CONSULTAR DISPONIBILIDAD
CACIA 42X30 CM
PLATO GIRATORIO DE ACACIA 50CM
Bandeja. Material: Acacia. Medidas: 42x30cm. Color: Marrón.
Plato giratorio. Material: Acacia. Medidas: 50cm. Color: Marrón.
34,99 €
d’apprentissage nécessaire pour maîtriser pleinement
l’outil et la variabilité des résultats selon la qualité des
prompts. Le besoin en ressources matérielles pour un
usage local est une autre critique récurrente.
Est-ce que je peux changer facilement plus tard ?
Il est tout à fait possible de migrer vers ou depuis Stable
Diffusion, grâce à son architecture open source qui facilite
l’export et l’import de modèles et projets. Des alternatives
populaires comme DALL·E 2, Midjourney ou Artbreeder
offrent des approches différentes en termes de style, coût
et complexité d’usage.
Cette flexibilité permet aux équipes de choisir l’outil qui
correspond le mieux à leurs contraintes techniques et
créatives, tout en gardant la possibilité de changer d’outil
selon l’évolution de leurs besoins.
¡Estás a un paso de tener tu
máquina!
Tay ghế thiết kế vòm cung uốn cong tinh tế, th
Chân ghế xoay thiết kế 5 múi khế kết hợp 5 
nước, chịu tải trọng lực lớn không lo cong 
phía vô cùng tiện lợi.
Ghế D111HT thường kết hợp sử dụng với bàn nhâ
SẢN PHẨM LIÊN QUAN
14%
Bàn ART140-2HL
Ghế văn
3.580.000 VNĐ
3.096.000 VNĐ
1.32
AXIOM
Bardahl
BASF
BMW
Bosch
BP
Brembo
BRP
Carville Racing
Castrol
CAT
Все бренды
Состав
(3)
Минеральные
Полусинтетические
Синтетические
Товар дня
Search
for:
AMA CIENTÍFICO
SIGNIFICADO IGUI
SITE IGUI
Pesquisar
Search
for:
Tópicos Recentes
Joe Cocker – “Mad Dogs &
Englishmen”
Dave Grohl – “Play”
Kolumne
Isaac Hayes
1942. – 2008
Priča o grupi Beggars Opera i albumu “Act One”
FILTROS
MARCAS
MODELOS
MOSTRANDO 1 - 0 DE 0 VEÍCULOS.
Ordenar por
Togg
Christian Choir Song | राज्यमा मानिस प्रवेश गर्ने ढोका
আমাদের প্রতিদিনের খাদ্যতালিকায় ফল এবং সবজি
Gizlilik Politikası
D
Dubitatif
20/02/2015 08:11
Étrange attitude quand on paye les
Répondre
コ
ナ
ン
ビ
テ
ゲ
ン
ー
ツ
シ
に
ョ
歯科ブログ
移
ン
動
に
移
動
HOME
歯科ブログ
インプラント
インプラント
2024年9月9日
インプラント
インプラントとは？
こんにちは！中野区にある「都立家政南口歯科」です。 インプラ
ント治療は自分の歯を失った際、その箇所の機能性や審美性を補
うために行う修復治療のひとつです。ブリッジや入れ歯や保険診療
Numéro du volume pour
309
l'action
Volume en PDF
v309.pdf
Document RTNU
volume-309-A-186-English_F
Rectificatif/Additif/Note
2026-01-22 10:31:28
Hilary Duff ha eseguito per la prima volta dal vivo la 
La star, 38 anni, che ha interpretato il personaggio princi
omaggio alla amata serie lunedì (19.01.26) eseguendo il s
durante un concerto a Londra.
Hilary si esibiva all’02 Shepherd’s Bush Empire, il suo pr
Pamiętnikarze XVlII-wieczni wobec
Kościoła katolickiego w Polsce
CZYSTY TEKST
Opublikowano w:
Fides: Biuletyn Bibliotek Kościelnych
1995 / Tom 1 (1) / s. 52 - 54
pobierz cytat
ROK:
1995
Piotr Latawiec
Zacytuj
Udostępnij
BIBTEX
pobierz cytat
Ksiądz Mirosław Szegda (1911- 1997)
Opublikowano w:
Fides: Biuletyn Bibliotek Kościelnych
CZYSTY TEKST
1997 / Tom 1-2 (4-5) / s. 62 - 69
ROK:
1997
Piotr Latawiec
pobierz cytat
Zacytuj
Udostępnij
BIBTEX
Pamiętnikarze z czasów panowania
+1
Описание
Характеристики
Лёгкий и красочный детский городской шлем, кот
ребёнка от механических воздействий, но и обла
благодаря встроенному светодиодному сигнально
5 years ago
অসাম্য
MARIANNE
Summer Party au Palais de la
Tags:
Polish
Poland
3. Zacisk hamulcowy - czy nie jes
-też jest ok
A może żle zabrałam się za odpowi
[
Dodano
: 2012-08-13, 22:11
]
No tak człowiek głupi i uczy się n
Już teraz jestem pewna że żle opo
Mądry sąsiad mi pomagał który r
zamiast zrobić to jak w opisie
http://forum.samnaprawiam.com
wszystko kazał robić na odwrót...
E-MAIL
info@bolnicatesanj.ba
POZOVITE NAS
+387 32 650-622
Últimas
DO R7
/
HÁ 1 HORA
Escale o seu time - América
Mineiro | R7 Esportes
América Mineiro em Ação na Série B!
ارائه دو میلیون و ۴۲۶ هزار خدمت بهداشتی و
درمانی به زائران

════════════════════

» **What you are asked to do**:
Copy the text of every entry above line for line, keeping each word, mark and line break as it is.

» **Answer for the task**:
CONSULTAR DISPONIBILIDAD
CACIA 42X30 CM
PLATO GIRATORIO DE ACACIA 50CM
Bandeja. Material: Acacia. Medidas: 42x30cm. Color: Marrón.
Plato giratorio. Material: Acacia. Medidas: 50cm. Color: Marrón.
34,99 €
d’apprentissage nécessaire pour maîtriser pleinement
l’outil et la variabilité des résultats selon la qualité des
prompts. Le besoin en ressources matérielles pour un
usage local est une autre critique récurrente.
Est-ce que je peux changer facilement plus tard ?
Il est tout à fait possible de migrer vers ou depuis Stable
Diffusion, grâce à son architecture open source qui facilite
l’export et l’import de modèles et projets. Des alternatives
populaires comme DALL·E 2, Midjourney ou Artbreeder
offrent des approches différentes en termes de style, coût
et complexité d’usage.
Cette flexibilité permet aux équipes de choisir l’outil qui
correspond le mieux à leurs contraintes techniques et
créatives, tout en gardant la possibilité de changer d’outil
selon l’évolution de leurs besoins.
¡Estás a un paso de tener tu
máquina!
Tay ghế thiết kế vòm cung uốn cong tinh tế, th
Chân ghế xoay thiết kế 5 múi khế kết hợp 5 
nước, chịu tải trọng lực lớn không lo cong 
phía vô cùng tiện lợi.
Ghế D111HT thường kết hợp sử dụng với bàn nhâ
SẢN PHẨM LIÊN QUAN
14%
Bàn ART140-2HL
Ghế văn
3.580.000 VNĐ
3.096.000 VNĐ
1.32
AXIOM
Bardahl
BASF
BMW
Bosch
BP
Brembo
BRP
Carville Racing
Castrol
CAT
Все бренды
Состав
(3)
Минеральные
Полусинтетические
Синтетические
Товар дня
Search
for:
AMA CIENTÍFICO
SIGNIFICADO IGUI
SITE IGUI
Pesquisar
Search
for:
Tópicos Recentes
Joe Cocker – “Mad Dogs &
Englishmen”
Dave Grohl – “Play”
Kolumne
Isaac Hayes
1942. – 2008
Priča o grupi Beggars Opera i albumu “Act One”
FILTROS
MARCAS
MODELOS
MOSTRANDO 1 - 0 DE 0 VEÍCULOS.
Ordenar por
Togg
Christian Choir Song | राज्यमा मानिस प्रवेश गर्ने ढोका
আমাদের প্রতিদিনের খাদ্যতালিকায় ফল এবং সবজি
Gizlilik Politikası
D
Dubitatif
20/02/2015 08:11
Étrange attitude quand on paye les
Répondre
コ
ナ
ン
ビ
テ
ゲ
ン
ー
ツ
シ
に
ョ
歯科ブログ
移
ン
動
に
移
動
HOME
歯科ブログ
インプラント
インプラント
2024年9月9日
インプラント
インプラントとは？
こんにちは！中野区にある「都立家政南口歯科」です。 インプラ
ント治療は自分の歯を失った際、その箇所の機能性や審美性を補
うために行う修復治療のひとつです。ブリッジや入れ歯や保険診療
Numéro du volume pour
309
l'action
Volume en PDF
v309.pdf
Document RTNU
volume-309-A-186-English_F
Rectificatif/Additif/Note
2026-01-22 10:31:28
Hilary Duff ha eseguito per la prima volta dal vivo la 
La star, 38 anni, che ha interpretato il personaggio princi
omaggio alla amata serie lunedì (19.01.26) eseguendo il s
durante un concerto a Londra.
Hilary si esibiva all’02 Shepherd’s Bush Empire, il suo pr
Pamiętnikarze XVlII-wieczni wobec
Kościoła katolickiego w Polsce
CZYSTY TEKST
Opublikowano w:
Fides: Biuletyn Bibliotek Kościelnych
1995 / Tom 1 (1) / s. 52 - 54
pobierz cytat
ROK:
1995
Piotr Latawiec
Zacytuj
Udostępnij
BIBTEX
pobierz cytat
Ksiądz Mirosław Szegda (1911- 1997)
Opublikowano w:
Fides: Biuletyn Bibliotek Kościelnych
CZYSTY TEKST
1997 / Tom 1-2 (4-5) / s. 62 - 69
ROK:
1997
Piotr Latawiec
pobierz cytat
Zacytuj
Udostępnij
BIBTEX
Pamiętnikarze z czasów panowania
+1
Описание
Характеристики
Лёгкий и красочный детский городской шлем, кот
ребёнка от механических воздействий, но и обла
благодаря встроенному светодиодному сигнально
5 years ago
অসাম্য
MARIANNE
Summer Party au Palais de la
Tags:
Polish
Poland
3. Zacisk hamulcowy - czy nie jes
-też jest ok
A może żle zabrałam się za odpowi
[
Dodano
: 2012-08-13, 22:11
]
No tak człowiek głupi i uczy się n
Już teraz jestem pewna że żle opo
Mądry sąsiad mi pomagał który r
zamiast zrobić to jak w opisie
http://forum.samnaprawiam.com
wszystko kazał robić na odwrót...
E-MAIL
info@bolnicatesanj.ba
POZOVITE NAS
+387 32 650-622
Últimas
DO R7
/
HÁ 1 HORA
Escale o seu time - América
Mineiro | R7 Esportes
América Mineiro em Ação na Série B!
ارائه دو میلیون و ۴۲۶ هزار خدمت بهداشتی و
درمانی به زائران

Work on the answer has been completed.